Should consignors perfect their security interest by filing a financing statement?
The debtor, a distributor of bulk petroleum products, entered into a consignment agreement with IPC. Under the agreement, IPC delivered fuel to the debtor–consignee (“Pettit”) for sale to consignee’s customers. Pettit filed for bankruptcy. At the time of the filing of bankruptcy, Pettit had had some of the consignor’s unsold fuel on hand, as well as proceeds from sold fuel (cash and accounts receivables—that is balances owed by customers that had not yet been paid) and which had not yet been remitted to the consignor.
As with all “true” consignments, ownership of the fuel remained with IPC until it was sold, at which time title transferred to the purchaser.

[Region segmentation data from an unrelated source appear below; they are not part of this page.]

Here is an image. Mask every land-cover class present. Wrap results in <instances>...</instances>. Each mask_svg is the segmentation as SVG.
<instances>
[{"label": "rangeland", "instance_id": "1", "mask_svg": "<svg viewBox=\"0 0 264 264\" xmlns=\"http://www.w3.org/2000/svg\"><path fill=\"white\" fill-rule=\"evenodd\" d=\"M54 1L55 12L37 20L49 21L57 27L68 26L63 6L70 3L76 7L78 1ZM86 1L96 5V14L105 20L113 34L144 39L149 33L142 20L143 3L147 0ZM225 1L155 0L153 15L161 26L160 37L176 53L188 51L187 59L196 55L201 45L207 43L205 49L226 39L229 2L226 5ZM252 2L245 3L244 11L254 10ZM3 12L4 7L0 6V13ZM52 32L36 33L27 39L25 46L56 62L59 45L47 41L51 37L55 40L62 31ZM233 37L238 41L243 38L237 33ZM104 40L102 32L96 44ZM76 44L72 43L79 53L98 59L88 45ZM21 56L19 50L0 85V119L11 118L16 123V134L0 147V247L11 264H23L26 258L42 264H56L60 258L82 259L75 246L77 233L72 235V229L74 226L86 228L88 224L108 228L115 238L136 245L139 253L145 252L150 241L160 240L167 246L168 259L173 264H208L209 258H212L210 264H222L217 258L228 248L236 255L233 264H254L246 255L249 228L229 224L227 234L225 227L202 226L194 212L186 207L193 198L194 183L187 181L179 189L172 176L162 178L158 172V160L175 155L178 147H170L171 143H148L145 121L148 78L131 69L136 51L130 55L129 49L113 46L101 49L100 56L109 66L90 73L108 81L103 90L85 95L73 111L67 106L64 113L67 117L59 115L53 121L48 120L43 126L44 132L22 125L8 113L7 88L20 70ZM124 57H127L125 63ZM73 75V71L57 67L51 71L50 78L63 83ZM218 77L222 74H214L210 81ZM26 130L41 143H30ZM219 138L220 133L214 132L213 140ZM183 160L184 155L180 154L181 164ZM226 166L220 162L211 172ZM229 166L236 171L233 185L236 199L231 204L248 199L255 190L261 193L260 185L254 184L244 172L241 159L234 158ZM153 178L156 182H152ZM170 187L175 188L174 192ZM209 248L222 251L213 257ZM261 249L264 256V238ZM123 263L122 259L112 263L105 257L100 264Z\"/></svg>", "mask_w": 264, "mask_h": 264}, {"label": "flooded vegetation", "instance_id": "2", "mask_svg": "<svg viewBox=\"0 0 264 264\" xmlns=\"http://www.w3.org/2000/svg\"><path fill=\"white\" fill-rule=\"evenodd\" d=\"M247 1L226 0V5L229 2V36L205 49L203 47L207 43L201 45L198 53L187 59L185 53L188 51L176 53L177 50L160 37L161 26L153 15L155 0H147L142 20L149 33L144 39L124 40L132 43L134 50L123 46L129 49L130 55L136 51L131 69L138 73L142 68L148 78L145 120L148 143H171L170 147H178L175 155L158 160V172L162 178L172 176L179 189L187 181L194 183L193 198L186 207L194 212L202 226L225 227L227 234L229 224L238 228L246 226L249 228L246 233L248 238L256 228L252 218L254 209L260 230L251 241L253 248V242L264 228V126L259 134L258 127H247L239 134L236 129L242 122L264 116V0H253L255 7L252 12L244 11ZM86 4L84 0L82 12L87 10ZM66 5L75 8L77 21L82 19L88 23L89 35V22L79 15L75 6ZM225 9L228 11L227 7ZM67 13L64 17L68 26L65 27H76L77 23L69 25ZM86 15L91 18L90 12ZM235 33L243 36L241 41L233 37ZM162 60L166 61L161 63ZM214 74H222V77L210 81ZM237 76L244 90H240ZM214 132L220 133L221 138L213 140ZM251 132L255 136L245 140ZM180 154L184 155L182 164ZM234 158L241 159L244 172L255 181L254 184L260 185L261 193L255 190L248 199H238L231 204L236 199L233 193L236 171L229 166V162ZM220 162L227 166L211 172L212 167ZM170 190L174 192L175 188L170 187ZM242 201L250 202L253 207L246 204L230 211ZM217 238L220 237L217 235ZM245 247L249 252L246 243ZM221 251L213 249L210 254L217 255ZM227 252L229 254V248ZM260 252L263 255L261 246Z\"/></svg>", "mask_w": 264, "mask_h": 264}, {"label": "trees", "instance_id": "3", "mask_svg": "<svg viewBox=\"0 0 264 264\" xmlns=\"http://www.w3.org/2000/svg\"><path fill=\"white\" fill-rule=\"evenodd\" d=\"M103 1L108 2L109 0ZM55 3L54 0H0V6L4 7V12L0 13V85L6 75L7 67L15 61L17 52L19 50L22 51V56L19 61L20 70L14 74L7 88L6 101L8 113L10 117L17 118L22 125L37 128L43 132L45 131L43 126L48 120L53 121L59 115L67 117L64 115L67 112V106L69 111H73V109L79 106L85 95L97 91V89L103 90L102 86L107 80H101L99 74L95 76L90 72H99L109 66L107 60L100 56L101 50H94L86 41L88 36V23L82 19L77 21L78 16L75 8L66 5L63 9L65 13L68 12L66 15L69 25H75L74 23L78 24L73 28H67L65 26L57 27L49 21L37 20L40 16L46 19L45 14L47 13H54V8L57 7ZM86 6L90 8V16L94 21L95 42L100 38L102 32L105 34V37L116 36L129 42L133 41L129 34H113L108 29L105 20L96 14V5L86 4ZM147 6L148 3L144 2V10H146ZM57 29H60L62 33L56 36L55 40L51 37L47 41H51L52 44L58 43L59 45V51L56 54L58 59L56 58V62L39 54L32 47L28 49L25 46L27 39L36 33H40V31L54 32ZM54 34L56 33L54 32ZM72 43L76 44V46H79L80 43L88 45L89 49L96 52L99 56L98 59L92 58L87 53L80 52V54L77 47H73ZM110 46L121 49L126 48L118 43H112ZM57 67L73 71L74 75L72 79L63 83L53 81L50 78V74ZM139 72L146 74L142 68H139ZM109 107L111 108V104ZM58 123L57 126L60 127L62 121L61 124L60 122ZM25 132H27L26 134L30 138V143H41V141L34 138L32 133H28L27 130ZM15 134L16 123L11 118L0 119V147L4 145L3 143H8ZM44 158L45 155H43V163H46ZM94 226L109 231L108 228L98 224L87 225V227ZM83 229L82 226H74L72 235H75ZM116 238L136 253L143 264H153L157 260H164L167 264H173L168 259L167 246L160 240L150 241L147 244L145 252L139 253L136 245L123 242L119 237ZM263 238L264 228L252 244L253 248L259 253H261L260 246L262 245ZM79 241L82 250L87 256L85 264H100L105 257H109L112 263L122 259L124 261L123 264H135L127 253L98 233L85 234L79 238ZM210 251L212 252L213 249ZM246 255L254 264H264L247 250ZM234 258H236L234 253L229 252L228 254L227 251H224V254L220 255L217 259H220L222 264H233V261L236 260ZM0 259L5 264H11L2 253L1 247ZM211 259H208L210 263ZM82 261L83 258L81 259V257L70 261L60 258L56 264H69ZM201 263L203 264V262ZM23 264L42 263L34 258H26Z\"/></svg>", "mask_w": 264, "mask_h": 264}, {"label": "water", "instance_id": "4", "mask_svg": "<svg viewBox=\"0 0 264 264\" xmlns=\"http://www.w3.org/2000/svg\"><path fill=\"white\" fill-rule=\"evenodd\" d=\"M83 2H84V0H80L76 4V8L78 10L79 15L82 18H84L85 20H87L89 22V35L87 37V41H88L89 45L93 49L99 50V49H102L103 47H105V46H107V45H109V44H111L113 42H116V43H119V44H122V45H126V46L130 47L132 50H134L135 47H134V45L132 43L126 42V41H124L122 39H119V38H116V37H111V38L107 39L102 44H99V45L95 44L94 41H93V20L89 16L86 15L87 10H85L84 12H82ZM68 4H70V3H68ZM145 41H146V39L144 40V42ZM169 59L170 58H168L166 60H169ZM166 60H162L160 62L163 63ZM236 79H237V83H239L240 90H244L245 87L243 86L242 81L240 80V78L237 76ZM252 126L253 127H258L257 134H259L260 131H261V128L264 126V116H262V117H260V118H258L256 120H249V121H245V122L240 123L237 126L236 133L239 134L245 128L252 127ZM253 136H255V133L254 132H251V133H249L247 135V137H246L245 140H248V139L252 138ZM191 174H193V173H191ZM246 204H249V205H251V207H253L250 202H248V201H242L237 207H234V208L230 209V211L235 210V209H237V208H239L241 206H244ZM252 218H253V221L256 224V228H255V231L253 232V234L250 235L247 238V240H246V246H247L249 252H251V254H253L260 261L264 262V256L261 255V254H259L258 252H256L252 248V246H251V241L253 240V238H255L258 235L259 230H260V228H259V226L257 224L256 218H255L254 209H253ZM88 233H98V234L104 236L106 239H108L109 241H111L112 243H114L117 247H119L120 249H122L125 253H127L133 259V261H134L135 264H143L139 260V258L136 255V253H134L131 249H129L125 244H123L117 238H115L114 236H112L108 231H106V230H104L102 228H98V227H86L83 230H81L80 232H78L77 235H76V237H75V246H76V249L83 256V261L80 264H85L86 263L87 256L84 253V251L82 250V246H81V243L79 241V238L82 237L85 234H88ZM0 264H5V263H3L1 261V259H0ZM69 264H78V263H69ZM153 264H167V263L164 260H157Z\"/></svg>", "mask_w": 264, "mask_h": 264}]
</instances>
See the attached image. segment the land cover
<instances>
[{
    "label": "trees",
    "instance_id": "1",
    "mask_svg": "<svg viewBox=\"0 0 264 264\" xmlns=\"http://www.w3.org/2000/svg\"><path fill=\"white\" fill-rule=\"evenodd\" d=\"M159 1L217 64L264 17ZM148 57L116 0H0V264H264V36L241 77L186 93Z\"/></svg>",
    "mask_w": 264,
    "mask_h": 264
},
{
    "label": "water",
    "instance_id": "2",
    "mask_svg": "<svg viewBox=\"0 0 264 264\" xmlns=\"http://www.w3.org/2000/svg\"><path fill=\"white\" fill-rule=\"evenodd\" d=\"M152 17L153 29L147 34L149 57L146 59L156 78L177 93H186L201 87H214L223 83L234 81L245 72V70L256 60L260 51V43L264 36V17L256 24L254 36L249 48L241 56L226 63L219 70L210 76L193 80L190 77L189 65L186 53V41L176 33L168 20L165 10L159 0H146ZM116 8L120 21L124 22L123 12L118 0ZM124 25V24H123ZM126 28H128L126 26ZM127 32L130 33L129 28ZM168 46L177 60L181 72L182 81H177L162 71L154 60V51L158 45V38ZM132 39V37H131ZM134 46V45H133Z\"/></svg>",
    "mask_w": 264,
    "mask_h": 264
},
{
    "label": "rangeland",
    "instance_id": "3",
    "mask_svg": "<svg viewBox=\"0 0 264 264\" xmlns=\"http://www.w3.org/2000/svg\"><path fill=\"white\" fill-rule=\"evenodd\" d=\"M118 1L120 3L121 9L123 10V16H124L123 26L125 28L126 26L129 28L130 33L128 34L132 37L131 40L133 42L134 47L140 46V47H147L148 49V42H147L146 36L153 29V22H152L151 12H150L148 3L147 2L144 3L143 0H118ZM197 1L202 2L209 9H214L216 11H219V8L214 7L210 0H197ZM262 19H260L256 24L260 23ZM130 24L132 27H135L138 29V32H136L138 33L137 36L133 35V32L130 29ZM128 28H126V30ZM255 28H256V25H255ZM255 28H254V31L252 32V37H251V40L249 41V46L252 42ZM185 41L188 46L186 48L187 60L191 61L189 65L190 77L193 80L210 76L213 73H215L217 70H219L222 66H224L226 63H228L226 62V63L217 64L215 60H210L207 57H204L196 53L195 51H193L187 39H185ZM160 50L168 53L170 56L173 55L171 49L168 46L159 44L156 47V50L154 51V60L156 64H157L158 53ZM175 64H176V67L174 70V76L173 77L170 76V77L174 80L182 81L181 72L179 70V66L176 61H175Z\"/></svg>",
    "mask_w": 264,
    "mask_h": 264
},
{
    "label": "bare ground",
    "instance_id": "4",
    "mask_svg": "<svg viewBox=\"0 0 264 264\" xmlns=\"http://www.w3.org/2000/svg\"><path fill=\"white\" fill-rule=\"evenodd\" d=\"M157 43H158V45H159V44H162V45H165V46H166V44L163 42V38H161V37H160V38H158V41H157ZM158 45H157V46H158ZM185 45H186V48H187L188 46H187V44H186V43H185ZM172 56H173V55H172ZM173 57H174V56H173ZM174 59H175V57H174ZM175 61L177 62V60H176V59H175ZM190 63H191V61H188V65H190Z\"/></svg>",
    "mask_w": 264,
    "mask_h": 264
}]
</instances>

The Trustee commenced this proceeding, seeking the value of the fuel, cash proceeds and accounts receivables for the benefit of the bankruptcy estate. IPC argued that the bankruptcy court erred in concluding that the Trustee’s interest in the cash and accounts receivables was superior to IPC’s. The Trustee maintained that IPC’s interest in the fuel, cash and accounts receivables was subordinate to the Trustee’s because IPC hadn’t filed a financing statement or otherwise perfected its interest. The Court noted that Article 9-319 (a), (b)of the UCC informs this issue:
(a) [Consignee has consignor’s rights.]
Except as otherwise provided in subsection (b), for purposes of determining the rights of creditors of, and purchasers for value of goods from, a consignee, while the goods are in the possession of the consignee, the consignee is deemed to have rights and title to the goods identical to those the consignor had or had power to transfer.
(b) [Applicability of other law.]
For purposes of determining the rights of a creditor of a consignee, law other than this article determines the rights and title of a consignee while goods are in the consignee’s possession if, under this part, a perfected security interest held by the consignor would have priority over the rights of the creditor.
This provision means that even though a consignee doesn’t truly own the consigned goods, the UCC treats the consignee as having an ownership interest. The parties agree that IPC’s unperfected security interest in the fuel is subordinate to the Trustee’s judicial lien.
Nonetheless, IPC argues that even if its interest in the fuel is subordinate to that of the Trustee, its interest in the cash and accounts receivable is superior to that of the Trustee.
IPC bases this argument on the fact that since the drafters of 9-319 said “goods” instead of “goods and proceeds,” 9-319 cannot dictate the rules regarding the proceeds of the goods. The Court found this a strained reading of 9-319 as it ignores numerous references throughout Article 9 that treat a consignment as a security interest for all practical purposes. The court referenced various sections of the code to make its point: U.C.C. § 9-102(a)(73)(C) (defining “secured party” to include a “consignor”); U.C.C. § 1-201(b)(35) (defining “security interest” to include “any interest of a consignor”); U.C.C. § 9-102(a)(12)(C) (defining “Collateral” to mean “the property subject to a security interest ” that includes “goods that are the subject of a consignment”).
The most natural reading of these provisions, continued the Court, is that a consignor’s interest in goods (and the related proceeds) is a security interest for all purposes—including for purposes of perfection and priority—unless the U.C.C. specifically says otherwise.
Moreover, the Court found, citing precedent, the “goods” provision of section 9-319 can’t be read in a vacuum. “We must interpret the statute as a whole, giving effect to each word and making every effort not to interpret a provision in a manner that renders other provisions of the same statute inconsistent, meaningless or superfluous.” United States v. Neal, 776 F.3d 645, 652 (9th Cir. 2015)
Finally, the Court said “a ruling that ‘proceeds’ are outside the scope of the perfection rules would disrupt the delicate balance the U.C.C. drafters struck between the interests of consignors and the interests of the consignee’s other creditors. IPC has not provided a convincing basis for disrupting this intended balance.”
The lesson to be learned is that consignors should perfect their security interest by filing a financing statement.